◆ Отрывок текста

>>

Через год после возвращения с каторги Василий и семья его старшего брата Якова с двумя несовершеннолетними сыновьями, Милеем и Ильёй, оказались в Томской губернии. По совету Бычкова остановились они в селе Журавка. Это было новое, нарождающееся село, первыми поселенцами которого были как раз крестьяне тоже из Черниговской губернии!

Легко сказка сказывается, нелегко дело делается. Первое время, несмотря на помощь маслозаводчика, переселенцы испытывали большие трудности. Лошадей и инвентарь никто им не дарил, и пришлось зарабатывать деньги в поте лица своего. Работать в поте лица братьям было не привыкать, благо, что было у кого – в Сибири в ту пору стали появляться большие, крепкие крестьянские хозяйства. Занимая сначала временное жильё, они уже в первые месяцы своего пребывания в Журавке построили себе одну, а затем и вторую, пластяную8 избу. Так или иначе, Черняки вскоре стали на ноги.

И вот уже Яков Максимович отделил от своего двора старшего сына Милея. Младший, Илья, оставшийся по русскому обычаю при отце, вскоре, ввиду слабости здоровья родителя, стал фактически сам вести основное хозяйство. В 20 лет он женился на Софье, девушке из небогатой, но работящей семьи Ивана Чеснока. Она была сметлива, обладала хозяйской хваткой и, кроме того, отличалась ловкостью в верховой езде, за что её прозвали казачкой. Не удивительно, что, когда Илья Яковлевич вернулся с военной службы, он нашёл свой двор в полном порядке и довольстве.

Его призвали на службу в 1912 году, Софья тогда осталась ждать мужа с двухлетним Степаном… Ждать пришлось долго. Получилось так, что во время службы мужа началась Германская война. Хорошо, что он служил на востоке (в пограничном Заамурском полку), так что при перемещении на западный фронт ему позволили по пути на некоторое время остановиться дома, в его Журавке. Вследствие этой остановки, Софья через девять месяцев родила второго сына. Его назвали Николаем в честь Николая Чудотворца, день памяти которого следовал за днём рождения ребёнка. Вернулся Илья Яковлевич с германской войны в 1918 году унтер-офицером с георгиевским крестом на груди.

Илья Яковлевич пришёл с германской войны после того, как советская власть в Томской губернии, не успевшая похозяйничать на селе, пала.9 Это случилось в мае 1918 года. Вернулась она в конце 19-го на плечах у отступающего Колчака. Полтора года власти белых также почти не затронули жизнь крестьян села Журавка. Колчаковские отряды были здесь эпизодически, занимаясь борьбой с партизанами южнее (у Славгорода), восточнее (у Барнаула) и севернее (вдоль железной дороги Омск-Новониколаевск). Крестьяне, правда, боялись держать лишних лошадей и лишнюю скотину, потому что их могли реквизировать проезжающие через село и колчаковцы, и партизаны. Те и другие нуждались также в пополнении личного состава. Однако партизаны брали только добровольцев, а белые, да, они объявляли о мобилизации бывших унтер-офицеров… однако возраста, слава Богу, более молодого, чем Илья Яковлевич, а других в Журавке и не нашлось.

<<

◆ Сохранённые данные
>>

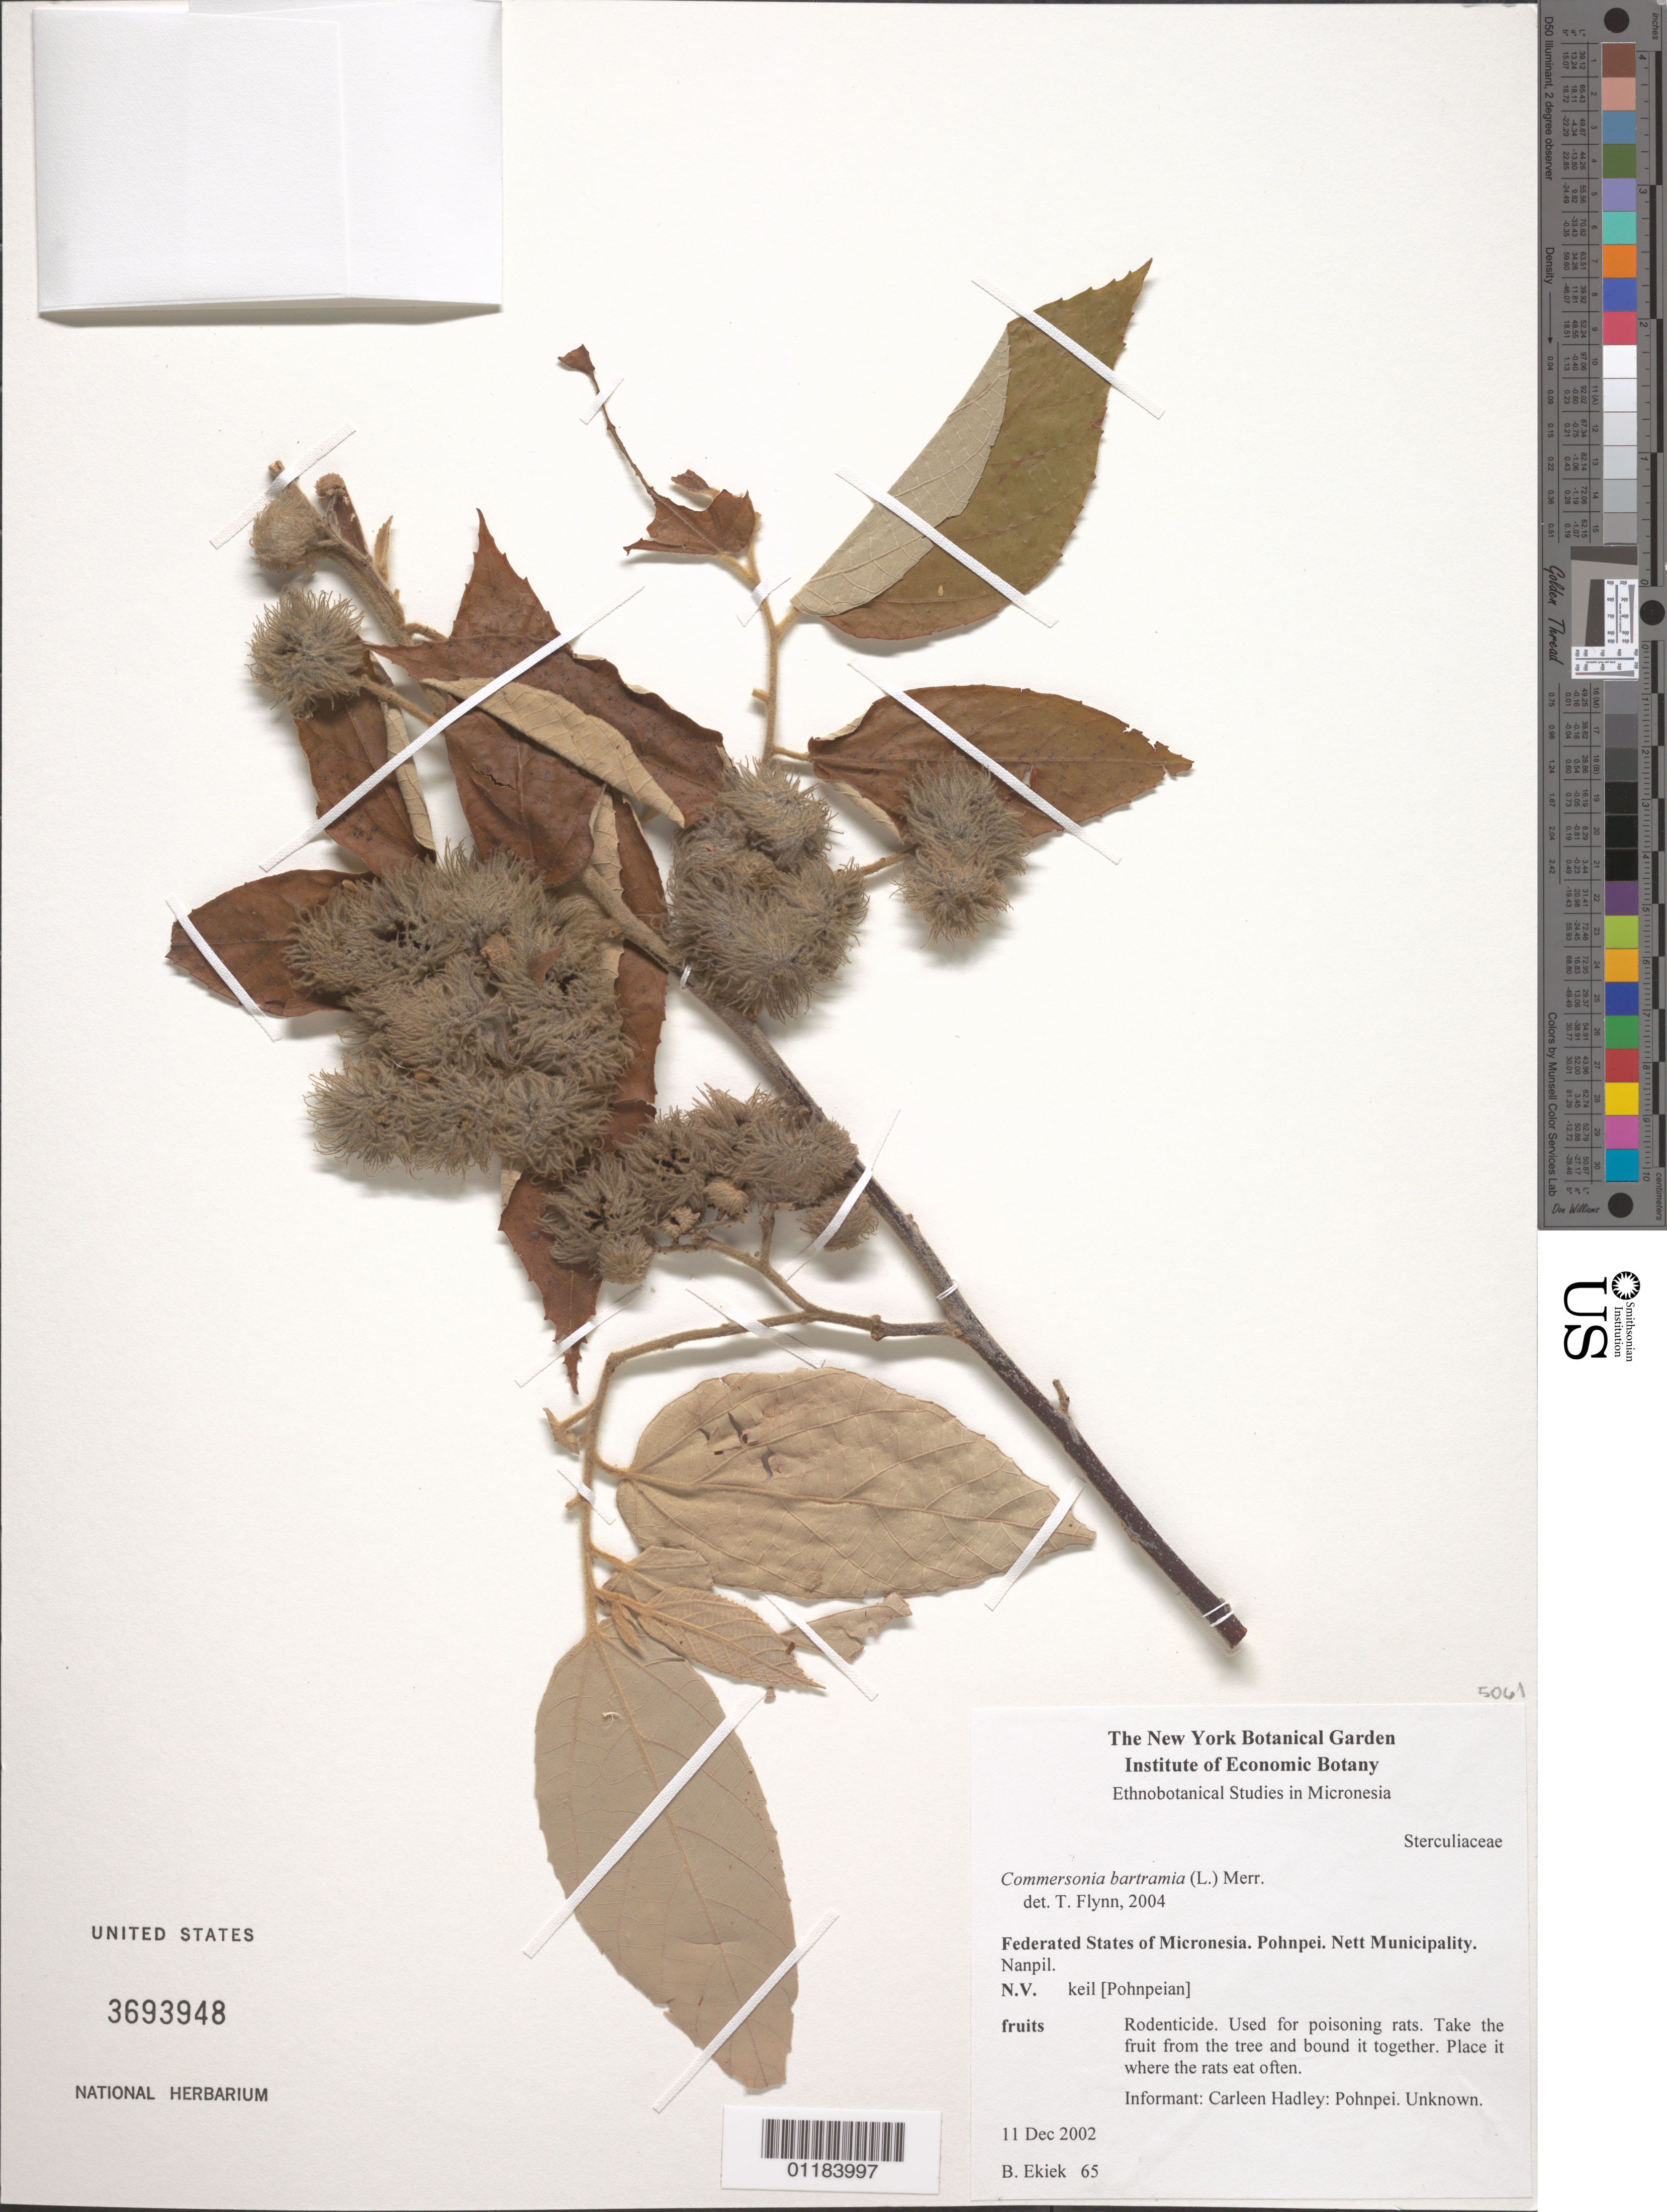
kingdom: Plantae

<<

◆ Задание
Напишите продолжение рассказа о семье Черняков из Журавки. Начните сразу после его последнего предложения.

◆ Результат
В общем, 18-ый и 19-ый годы Ильи Яковлевичу удалось прожить без особых бед и хотя и не в богатстве, но в достатке.

Но вот в Томскую губернию пришла советская власть с её репрессиями и продразвёрсткой. Сразу же вспыхнули несколько больших восстаний крестьян под предводительством бывших партизан,10 естественно, в местах, где эти партизаны воевали с белыми, то есть, в некотором отдалении от села Журавка. Поэтому репрессии за участие в восстаниях и за сочувствие белому движению их миновали. Но продовольственная развёрстка, последовавшая сразу после подавления восстаний, вычистила закрома и журавских крестьян. Однако на юге Барабинской степи крестьяне не так пострадали, как в других её частях, охваченных засухой в последующие два года.

Расцвет села довольно интенсивно начался после 1922 года во времена НЭПа.11 В ту пору провозглашалась заинтересованность власти в крепких крестьянских хозяйствах, пусть и применяющих наёмный труд, то есть, фактически поощрялось кулачество. Такая политика вскоре принесла свои плоды. Правда, Черняки никогда не держали батраков. Всегда, когда нужно было сделать какой-то прорыв, работали сообща, благо родственников на селе было достаточно.12

Доходы Ильи Яковлевича из года в год росли, и в 1926 году ему удалось срубить себе большой пятистенный бревенчатый дом. К этому времени у него уже было пятеро детей. К 16-летнему Степану и 11-летнему Николаю добавились Дуся, Трофим и Вася, которым было 8, 4 и 2 года.

Семья обрела, наконец, нормальное жильё. И во дворе было всё, чем должен владеть справный хозяин: амбар, конюшня, стайки для скота, а также жнейка, веялка, косилка, фургон и ходок и, конечно, плуги и бороны – всё из сельхозтехники и инвентаря, необходимое, чтобы управляться с полутора десятком десятин13 земли и несколькими десятинами сенокосных угодий. С четырьмя лошадьми, четырьмя дойными коровами и небольшой отарой овец можно было жить, как подобает любящему землю и труд крестьянину.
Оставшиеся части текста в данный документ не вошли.